Post Mortem
    It is arguable that I should not have been so focused on the coast and maybe a few minutes earlier I should have run back looking for something while I still had time and control. If we at the rear had turned about earlier we might have made it back to a power station car park at the other side of the padi on the route we had come. The tailwind would have helped hugely but I think the weather was faster than anything we could do. We were, however, focused on staying together and making that beach.
                  
    Mike was in a better position and did return some way before he put down. One advantage of the high wind was a short landing at relatively low speed. For me, the padi had never been an option, I believed that a landing on a 20 metre by 15-metre patch of water and mud was just not possible. The beach areas held the answer (despite a fierce 90-degree crosswind on some approaches). Events of course have proven me wrong and Mike probably achieved the first safe wet padi landing in the history of Trike flying.

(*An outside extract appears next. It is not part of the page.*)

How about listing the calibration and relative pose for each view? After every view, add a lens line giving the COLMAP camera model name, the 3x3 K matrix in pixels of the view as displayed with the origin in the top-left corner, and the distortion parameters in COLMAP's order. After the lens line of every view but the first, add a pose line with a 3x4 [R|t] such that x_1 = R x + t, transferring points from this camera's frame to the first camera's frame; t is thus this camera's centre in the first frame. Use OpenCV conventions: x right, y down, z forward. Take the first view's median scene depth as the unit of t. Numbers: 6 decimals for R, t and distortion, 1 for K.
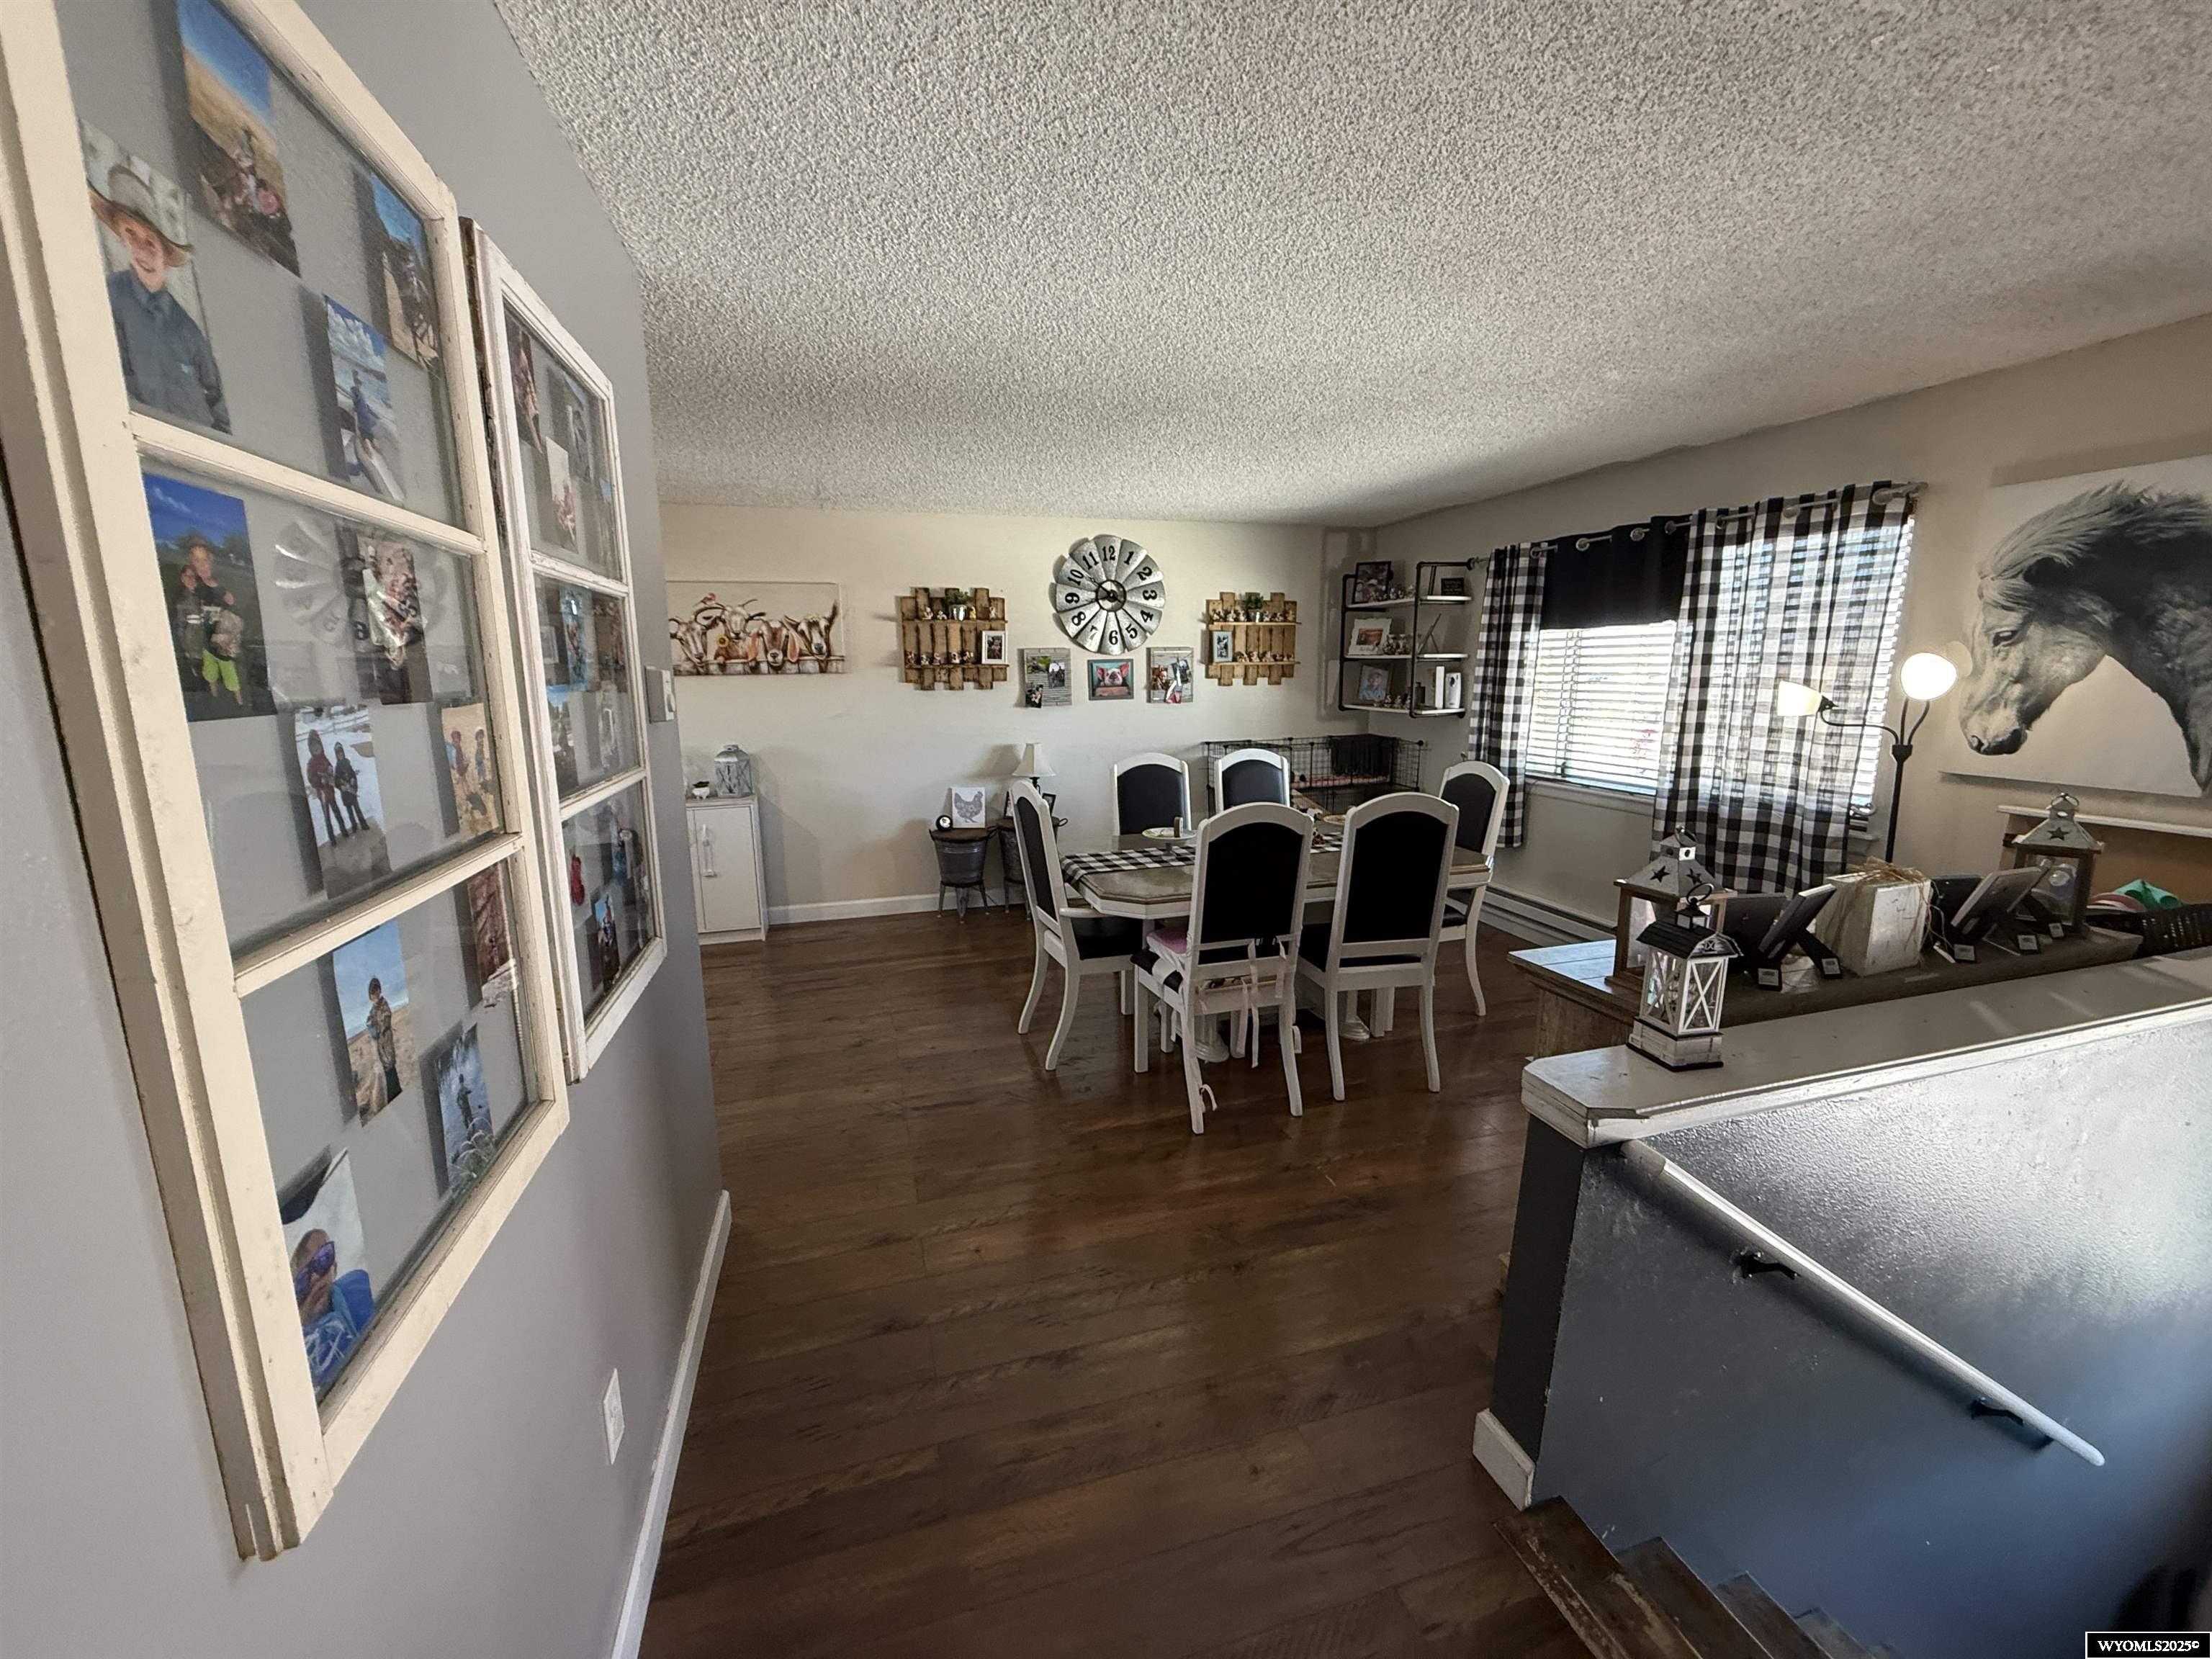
lens RADIAL K [[877.5, 0, 1106.4], [0, 877.5, 831.1], [0, 0, 1]] dist [0.000418, -0.000019]
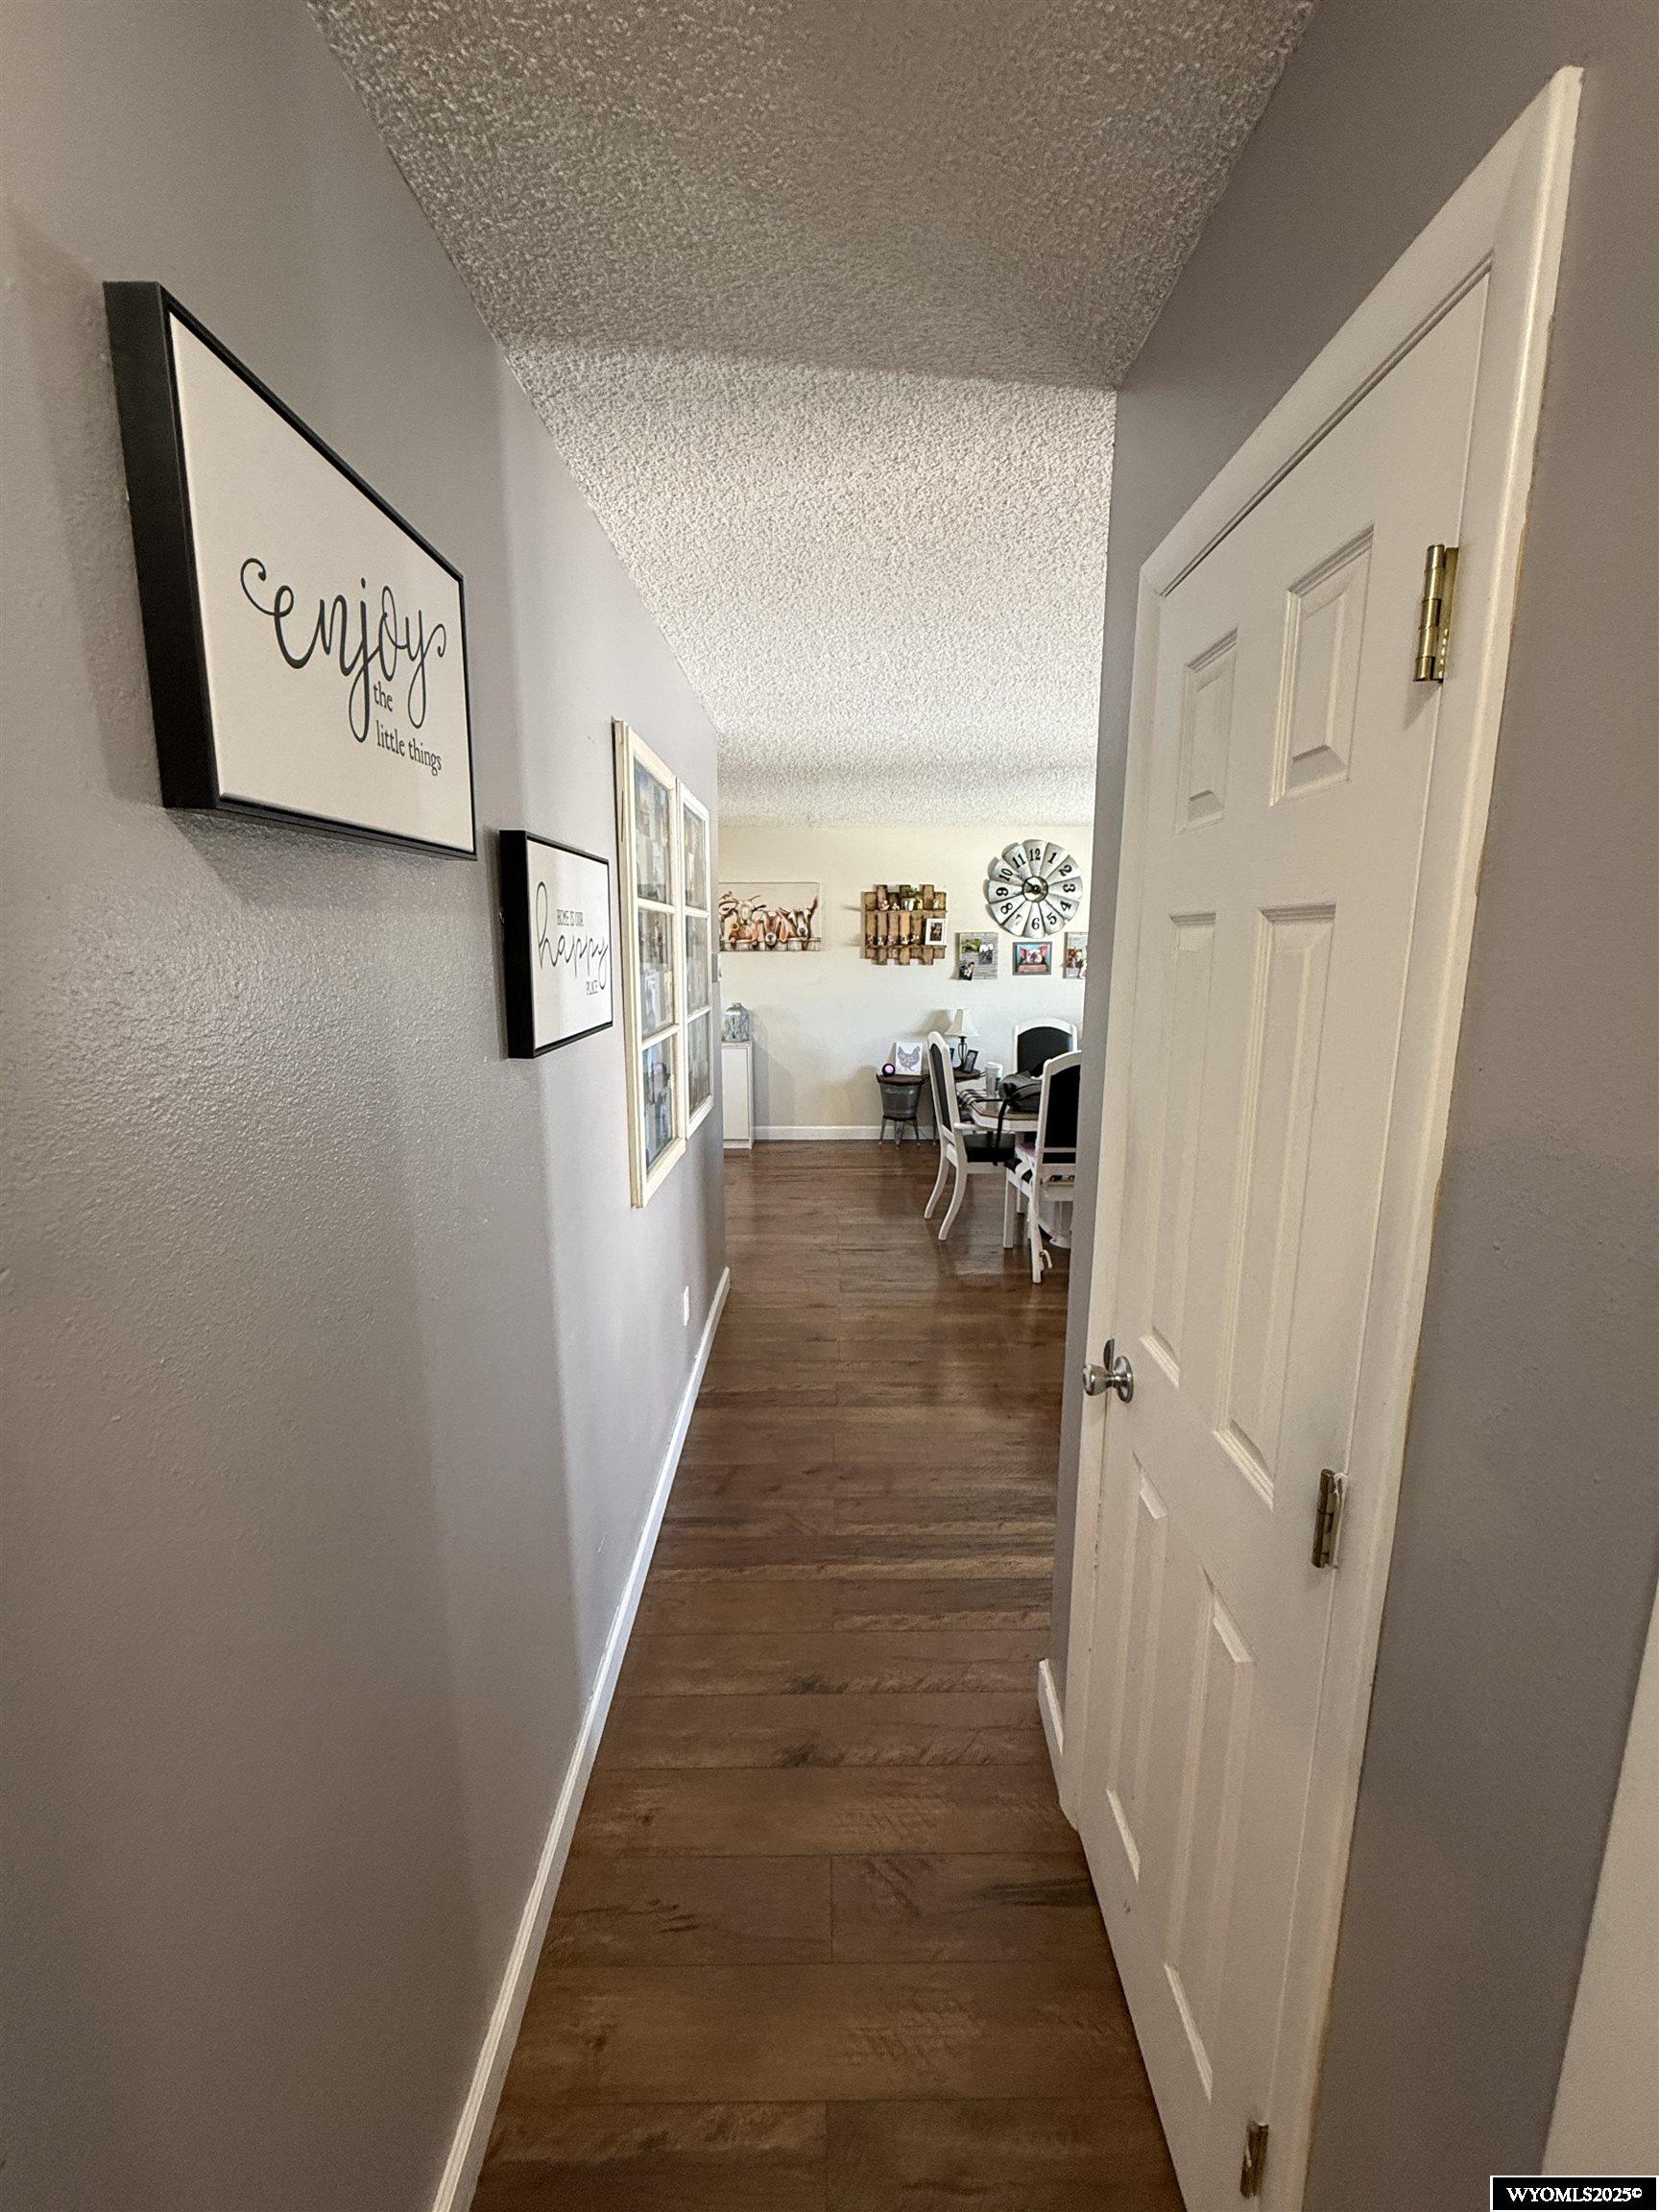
lens RADIAL K [[877.5, 0, 832.5], [0, 877.5, 1099.9], [0, 0, 1]] dist [0.000418, -0.000019]
pose [[0.961283, 0.058665, -0.269245, 0.083130], [-0.059971, 0.998194, 0.003380, 0.035387], [0.268958, 0.012898, 0.963066, -0.245926]]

    I had looked north and saw a couple of beaches which were still above the high tide (yes it was high tide) but I believe still that while a run for the north may have given me a better headwind situation I would probably never have made it.

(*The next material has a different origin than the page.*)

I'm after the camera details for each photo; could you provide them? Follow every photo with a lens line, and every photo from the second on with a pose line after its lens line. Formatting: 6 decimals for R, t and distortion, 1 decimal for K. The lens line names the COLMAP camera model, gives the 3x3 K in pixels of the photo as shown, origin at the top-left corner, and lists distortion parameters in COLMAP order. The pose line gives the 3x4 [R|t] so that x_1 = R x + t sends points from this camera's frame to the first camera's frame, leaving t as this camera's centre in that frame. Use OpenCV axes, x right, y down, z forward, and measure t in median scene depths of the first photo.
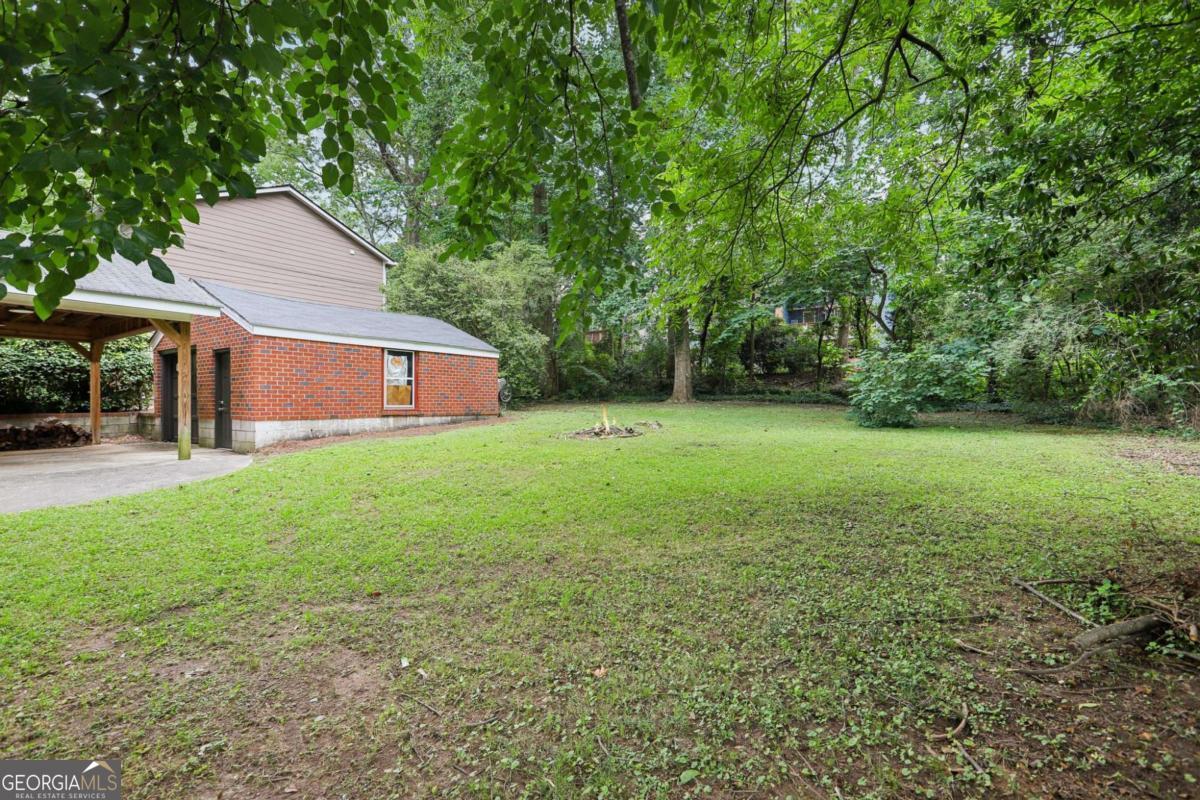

    I have thought whether I should have swung left or right in extremis but that would have put me into a suicidal crosswind position and in one direction I faced houses and trees. When I decided that the padi was where I had to land, it was in fact my only option and it was not much as options go. I would have liked to have glided in on the padi in my own time and but the power lines got in the way. I could have run with the wind and tried for a freer glide slope and used the wind for a slow landing and maybe should have done but did not in the end. I preferred to be near the rest and not miles out in the padi. If something was going to happen to me I wanted people around and a road not too far away.

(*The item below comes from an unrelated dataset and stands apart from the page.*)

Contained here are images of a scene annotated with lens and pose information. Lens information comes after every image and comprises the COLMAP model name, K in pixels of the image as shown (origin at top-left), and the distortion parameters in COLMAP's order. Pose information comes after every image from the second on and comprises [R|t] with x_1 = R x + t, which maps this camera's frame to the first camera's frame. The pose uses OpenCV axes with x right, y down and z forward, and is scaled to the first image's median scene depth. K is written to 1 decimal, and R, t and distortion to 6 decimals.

    In the final analysis and to be quite honest, when I committed to the landing I wanted it to be here and now while I still had the resources to control the aircraft and I really did not have any other ideas.
    Should we have all stayed together? At one time we were strung out maybe three to five miles front to rear but the gap closed up as the forward group wheeled about the landing ground. Usually you stick together in a tighter pattern and stay at the speed of the slowest trike but the headwind, fuel states and the weather made speed and the coast imperative. Everyone was in sight, we were not lost and we had group control almost to the end. There is an interesting example of group dynamics here where people risked themselves to ensure others got down and the group still seemed to be important until the last. Maybe I should have made a clearer decision about the weather much earlier, trusted my premonitions, and just cut and run and abandoned the group, but I did not.
    Mike knows weather better than most of us and he was to have been the forward leader but comms problems at Budiarto reversed leader roles and he took the rear. I believe that he might have seen the weather for what it was much earlier and we might well have returned earlier, i.e. gone back across the padi, the wind would have helped enormously. By the time we acted it was probably too late for those alternatives. Weather in the tropics is a chancy thing. A major lesson learnt for me is that I need to read weather better than I do. I am getting better at seeing the different clouds for what they offer the pilot but nowhere good enough at this point. It is a comment that I think applies to us all.
    Overall, there were a number of lessons we learnt and will start applying. They range from trip organization to weather with several other important areas in between. The positive thing is that we are alive and making sure we stay that way, flying.